* WHAT IS REQUIRED *
Copy exactly the run of lines that begins at the line with "hfov_deg: 38.9" and ends at the final line of the entries.

[Data items]
★ ★ ★ ★ ★ ★ ★

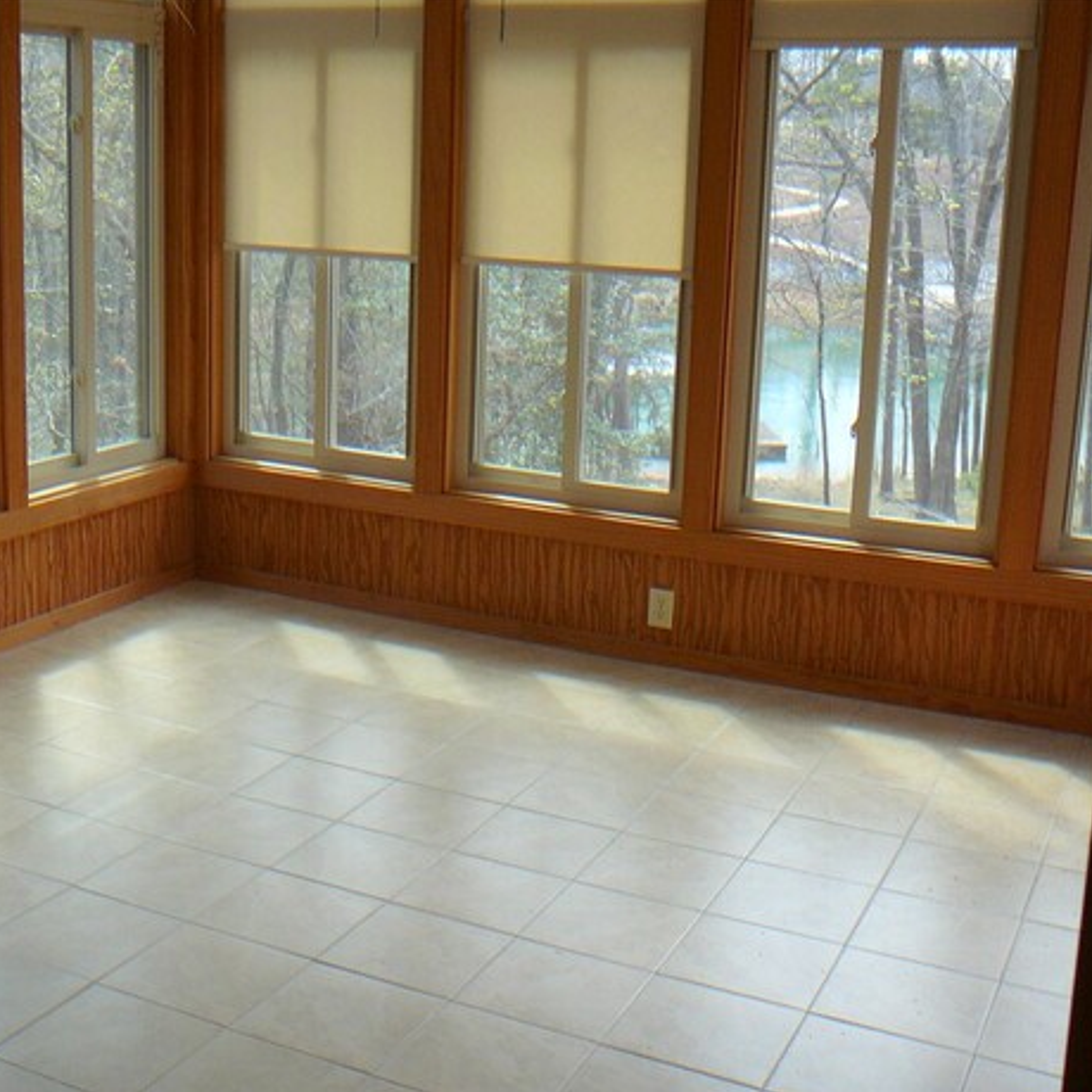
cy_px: 565
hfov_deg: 38.9
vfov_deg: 39.2
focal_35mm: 43
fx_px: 1535
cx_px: 404
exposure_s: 1/80
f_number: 2.8
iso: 80
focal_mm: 5.2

★ ★ ★ ★ ★ ★ ★

* EXERCISE OUTPUT *
hfov_deg: 38.9
vfov_deg: 39.2
focal_35mm: 43
fx_px: 1535
cx_px: 404
exposure_s: 1/80
f_number: 2.8
iso: 80
focal_mm: 5.2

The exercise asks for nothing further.